In a steady-state (independent of time) :

\(\frac{\partial \rho}{\partial t} =0\;\;\) so \(\;\;div\vec{j} =0\).

Thus, it can be deduced that :

• The total intensity exiting a given closed surface \((S)\) is equal to zero in steady-state :

\(i = \oint_{(S)}\vec {j}.\vec{n} \ dS=\iiint_{(V)}div\vec{j}\ d\tau=0\)

• In steady-state, the intensity has the same value through any section of a given field tube :

Let us consider a closed surface \((S)\) formed by one field tube \((T)\) (called current tube) and two surfaces \((S_1)\) and \((S_2)\).

These two surfaces are based on two loops of \((T)\) and have the same orientation.

Let \(I_1\) and \(I_2\) be the intensities, or respectively the flux of the density of current \(\vec j\) through \((S_1)\) and \((S_2)\) :

\(\oint_S\vec {j}.\vec{n} \ dS=-I_1+I_2+\iint_S\vec {j}.\vec{n} \ dS=-I_1+I_2\)

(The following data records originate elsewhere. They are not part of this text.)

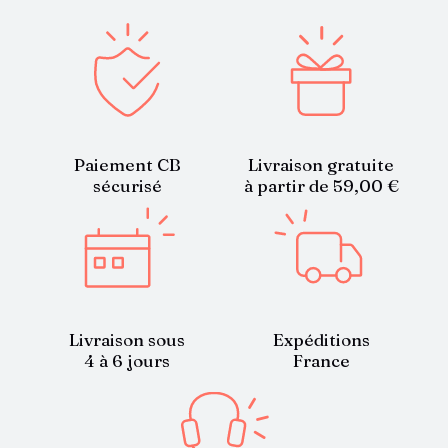
Paiement CB
Livraison gratuite
sécurisé
à partir de 59,00 €
Livraison sous
Expéditions
4 à 6 jours
France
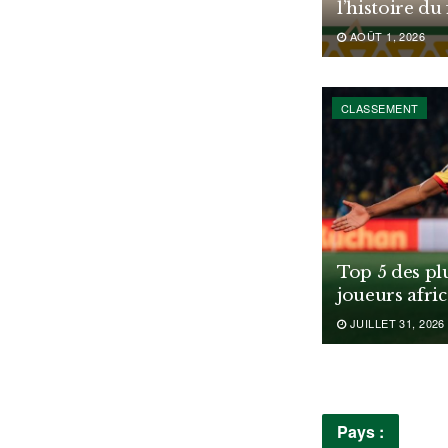
l’histoire du
AOÛT 1, 2026
CLASSEMENT
Top 5 des pl
joueurs afri
JUILLET 31, 2026
Pays :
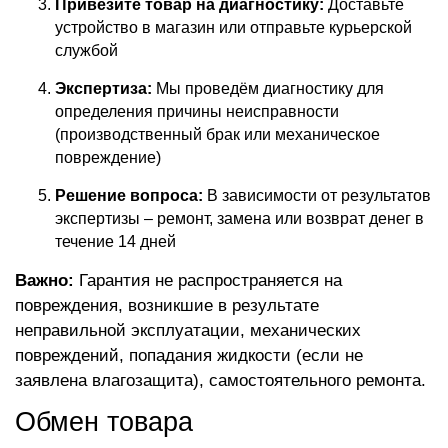
Привезите товар на диагностику:
Доставьте
устройство в магазин или отправьте курьерской
службой
Экспертиза:
Мы проведём диагностику для
определения причины неисправности
(производственный брак или механическое
повреждение)
Решение вопроса:
В зависимости от результатов
экспертизы – ремонт, замена или возврат денег в
течение 14 дней
Важно:
Гарантия не распространяется на
повреждения, возникшие в результате
неправильной эксплуатации, механических
повреждений, попадания жидкости (если не
заявлена влагозащита), самостоятельного ремонта.
Обмен товара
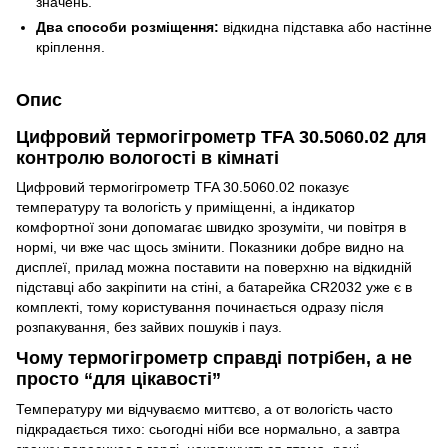
значень.
Два способи розміщення:
відкидна підставка або настінне
кріплення.
Опис
Цифровий термогігрометр TFA 30.5060.02 для
контролю вологості в кімнаті
Цифровий термогігрометр TFA 30.5060.02 показує
температуру та вологість у приміщенні, а індикатор
комфортної зони допомагає швидко зрозуміти, чи повітря в
нормі, чи вже час щось змінити. Показники добре видно на
дисплеї, прилад можна поставити на поверхню на відкидній
підставці або закріпити на стіні, а батарейка CR2032 уже є в
комплекті, тому користування починається одразу після
розпакування, без зайвих пошуків і пауз.
Чому термогігрометр справді потрібен, а не
просто “для цікавості”
Температуру ми відчуваємо миттєво, а от вологість часто
підкрадається тихо: сьогодні ніби все нормально, а завтра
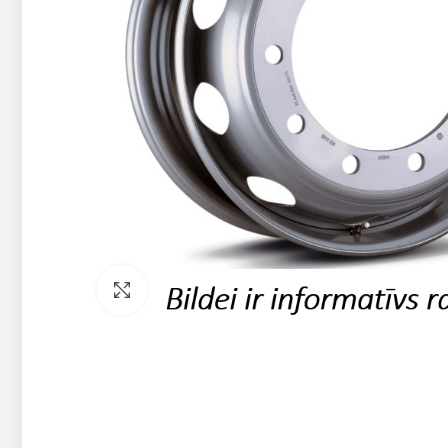
Pietuvināt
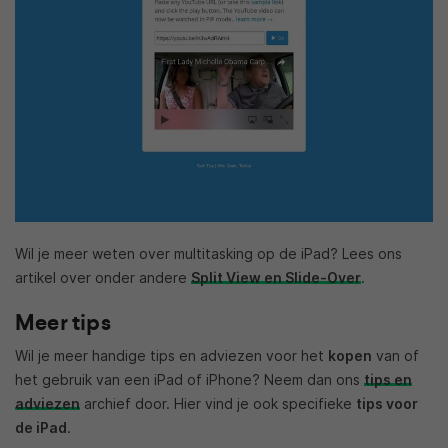
Wil je meer weten over multitasking op de iPad? Lees ons
artikel over onder andere
Split View en Slide-Over
.
Meer tips
Wil je meer handige tips en adviezen voor het
kopen
van of
het gebruik van een iPad of iPhone? Neem dan ons
tips en
adviezen
archief door. Hier vind je ook specifieke
tips voor
de iPad
.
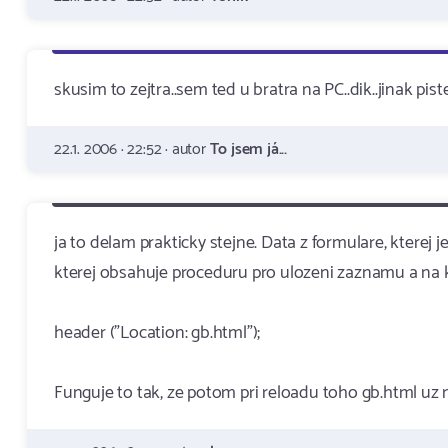
skusim to zejtra..sem ted u bratra na PC..dik..jinak pist
22.1. 2006 · 22:52 · autor
To jsem já...
ja to delam prakticky stejne. Data z formulare, kterej 
kterej obsahuje proceduru pro ulozeni zaznamu a na k
header ("Location: gb.html");
Funguje to tak, ze potom pri reloadu toho gb.html uz n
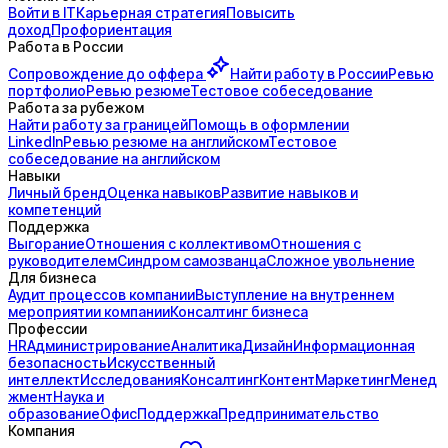
Войти в IT
Карьерная стратегия
Повысить
доход
Профориентация
Работа в России
Сопровождение до
оффера
Найти работу в России
Ревью
портфолио
Ревью резюме
Тестовое собеседование
Работа за рубежом
Найти работу за границей
Помощь в оформлении
LinkedIn
Ревью резюме на английском
Тестовое
собеседование на английском
Навыки
Личный бренд
Оценка навыков
Развитие навыков и
компетенций
Поддержка
Выгорание
Отношения с коллективом
Отношения с
руководителем
Синдром самозванца
Сложное увольнение
Для бизнеса
Аудит процессов компании
Выступление на внутреннем
мероприятии компании
Консалтинг бизнеса
Профессии
HR
Администрирование
Аналитика
Дизайн
Информационная
безопасность
Искусственный
интеллект
Исследования
Консалтинг
Контент
Маркетинг
Менед
жмент
Наука и
образование
Офис
Поддержка
Предпринимательство
Компания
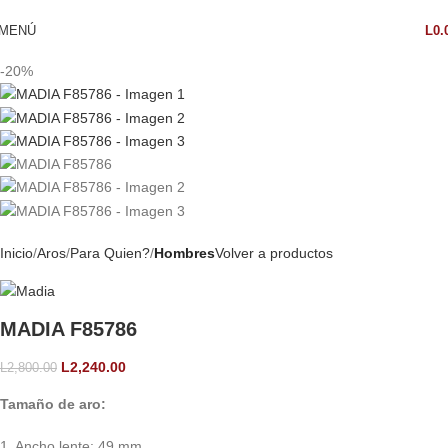
MENÚ
L
0.
-20%
Inicio
Aros
Para Quien?
Hombres
Volver a productos
MADIA F85786
L
2,240.00
L
2,800.00
Tamaño de aro:
1. Ancho lente: 49 mm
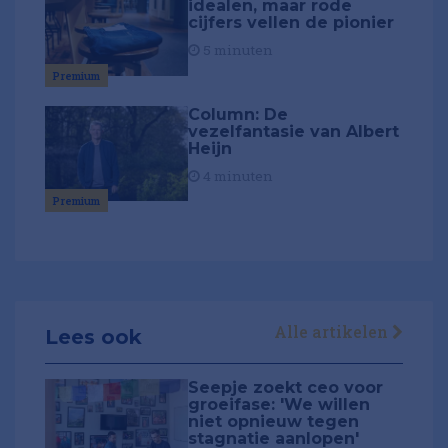
idealen, maar rode
cijfers vellen de pionier
5 minuten
Premium
Column: De
vezelfantasie van Albert
Heijn
4 minuten
Premium
Alle artikelen
Lees ook
Seepje zoekt ceo voor
groeifase: 'We willen
niet opnieuw tegen
stagnatie aanlopen'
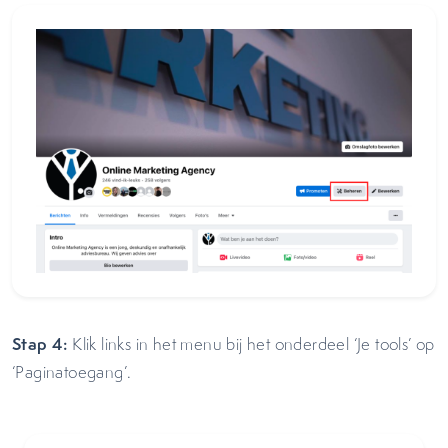
Stap 4:
Klik links in het menu bij het onderdeel ‘Je tools’ op
‘Paginatoegang’.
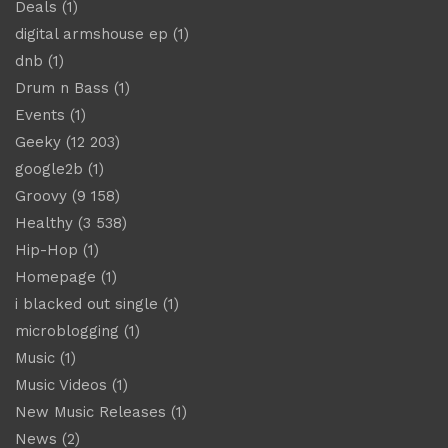
Deals
(1)
digital armshouse ep
(1)
dnb
(1)
Drum n Bass
(1)
Events
(1)
Geeky
(12 203)
google2b
(1)
Groovy
(9 158)
Healthy
(3 538)
Hip-Hop
(1)
Homepage
(1)
i blacked out single
(1)
microblogging
(1)
Music
(1)
Music Videos
(1)
New Music Releases
(1)
News
(2)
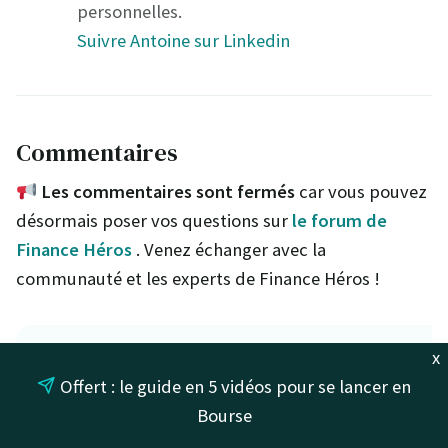
personnelles.
Suivre Antoine sur Linkedin
Commentaires
Les commentaires sont fermés
car vous pouvez
désormais poser vos questions sur
le forum de
Finance Héros
. Venez échanger avec la
communauté et les experts de Finance Héros !
Jean-Marc
x
17 avril 2024
Offert : le guide en 5 vidéos pour se lancer en
Bourse
Bonjour,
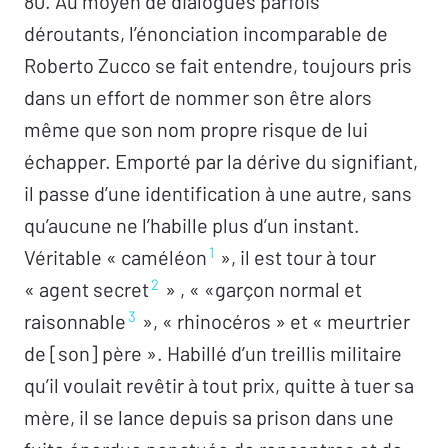
80. Au moyen de dialogues parfois
déroutants, l’énonciation incomparable de
Roberto Zucco se fait entendre, toujours pris
dans un effort de nommer son être alors
même que son nom propre risque de lui
échapper. Emporté par la dérive du signifiant,
il passe d’une identification à une autre, sans
qu’aucune ne l’habille plus d’un instant.
1
Véritable « caméléon
», il est tour à tour
2
« agent secret
» , « «garçon normal et
3
raisonnable
», « rhinocéros » et « meurtrier
de [son] père ». Habillé d’un treillis militaire
qu’il voulait revêtir à tout prix, quitte à tuer sa
mère, il se lance depuis sa prison dans une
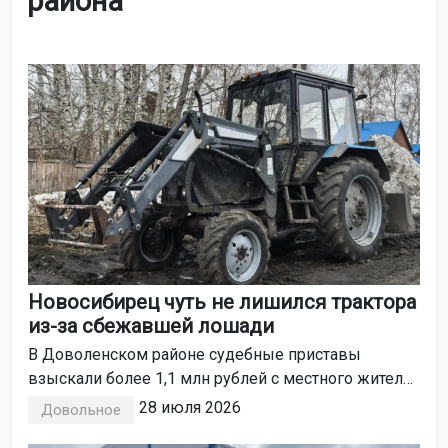
района
Новосибирец чуть не лишился трактора
из-за сбежавшей лошади
В Доволенском районе судебные приставы
взыскали более 1,1 млн рублей с местного жителя
за ущерб, причинённый ДТП. Причиной аварии
28 июля 2026
Довольное
стала лошадь, оставленная без присмотра. Об этом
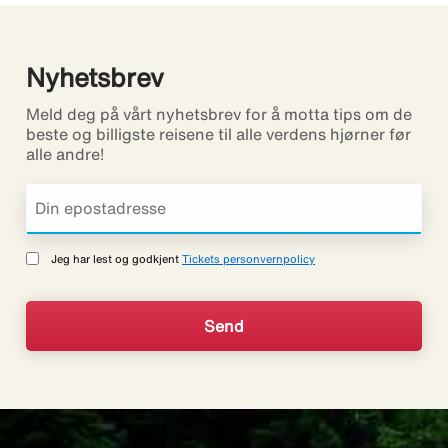
Nyhetsbrev
Meld deg på vårt nyhetsbrev for å motta tips om de
beste og billigste reisene til alle verdens hjørner før
alle andre!
Jeg har lest og godkjent
Tickets personvernpolicy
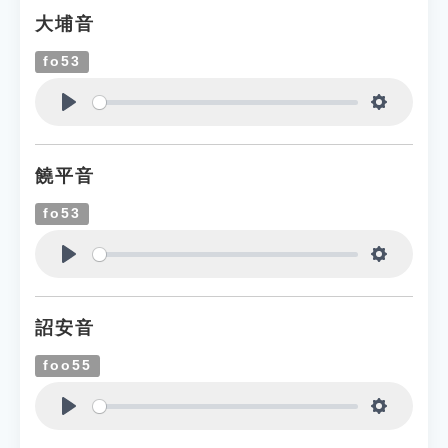
大埔音
fo53
Play
Settings
饒平音
fo53
Play
Settings
詔安音
foo55
Play
Settings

(We can notive that the two vectors \(\vec j\) and \(\vec n\) are perpendicular).

So :

\(I_1=I_2\)

In steady-state, the intensity of the electric current has the same value through any section of a circuit branch.

We can easily deduce Kirchhoff's circuit laws (flux or current density vector conservation).